Les regrets, toutefois, ne servent à rien. Le temps du combat est arrivé, non pas pour rejeter la civilisation numérique, mais pour en transformer la nature économique et en faire un projet qui abandonne le cauchemar transhumaniste pour retrouver l’idéal humain… »
Écrit en 2019, le temps du combat, non seulement n’a pas eu lieu trois ans plus tard, au contraire, le brouillage de l’esprit s’accélère.

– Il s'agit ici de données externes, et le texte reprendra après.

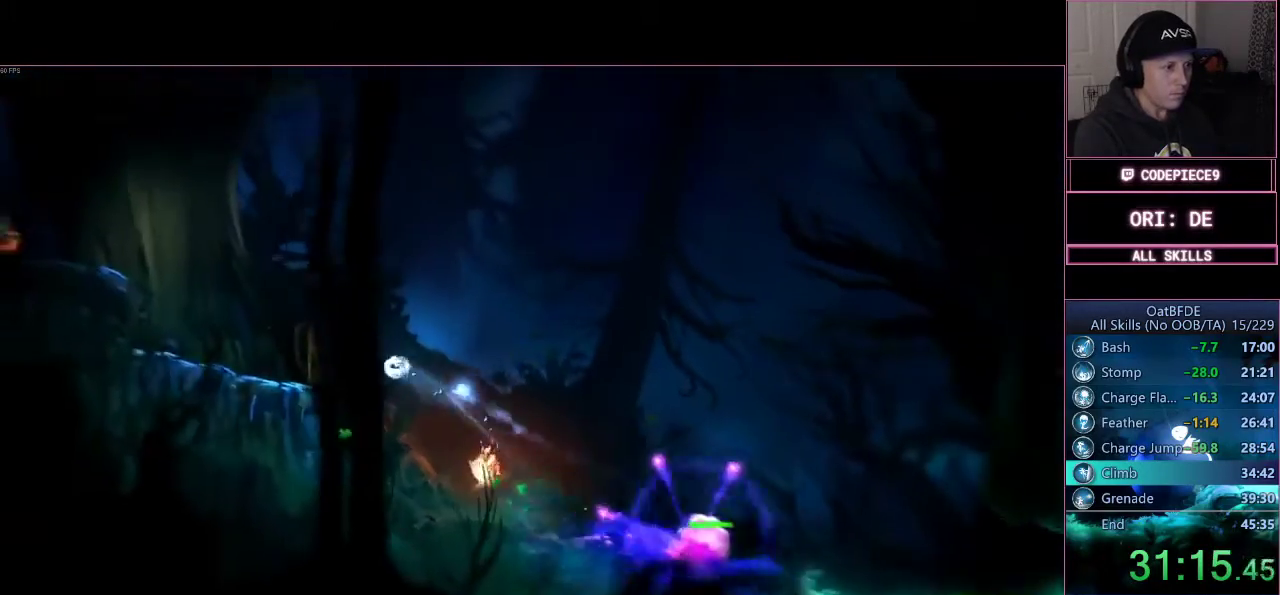
{"buttons": ["CROSS"], "left_stick": "up-left", "right_stick": "center", "events": [[433, "CROSS", "down"]]}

Le processus d’abêtissement atteint la cote d’alerte avec le constat de l’échec à l’école d’une génération qui devrait prendre demain les rênes du pays.
Bien sûr, il restera une élite à ne pas sombrer dans la facilité numérique soit par goût, soit par option du choix d’une école, en générale privée, donc chère et hors de portée des gens. Mais quel gâchis et quel danger d’une élite exerçant un pouvoir de domination sur une masse abêtie !
Quand les différences de classe peuvent comme par le passé (mais c’était à l’époque dû au seul pouvoir de l’argent), réduire une population quasiment à l’esclavage, on n’est pas loin de la guerre civile.
L’élite, se moquant des poissons rouges, plonge ses mains blanches dans l’aquarium et s’amuse à les saisir, riant de leur fuite éperdue. Un jour, ils se transformeront en piranhas sans que l’élite s’en aperçoive. Elle risque d’y laisser beaucoup plus que les mains.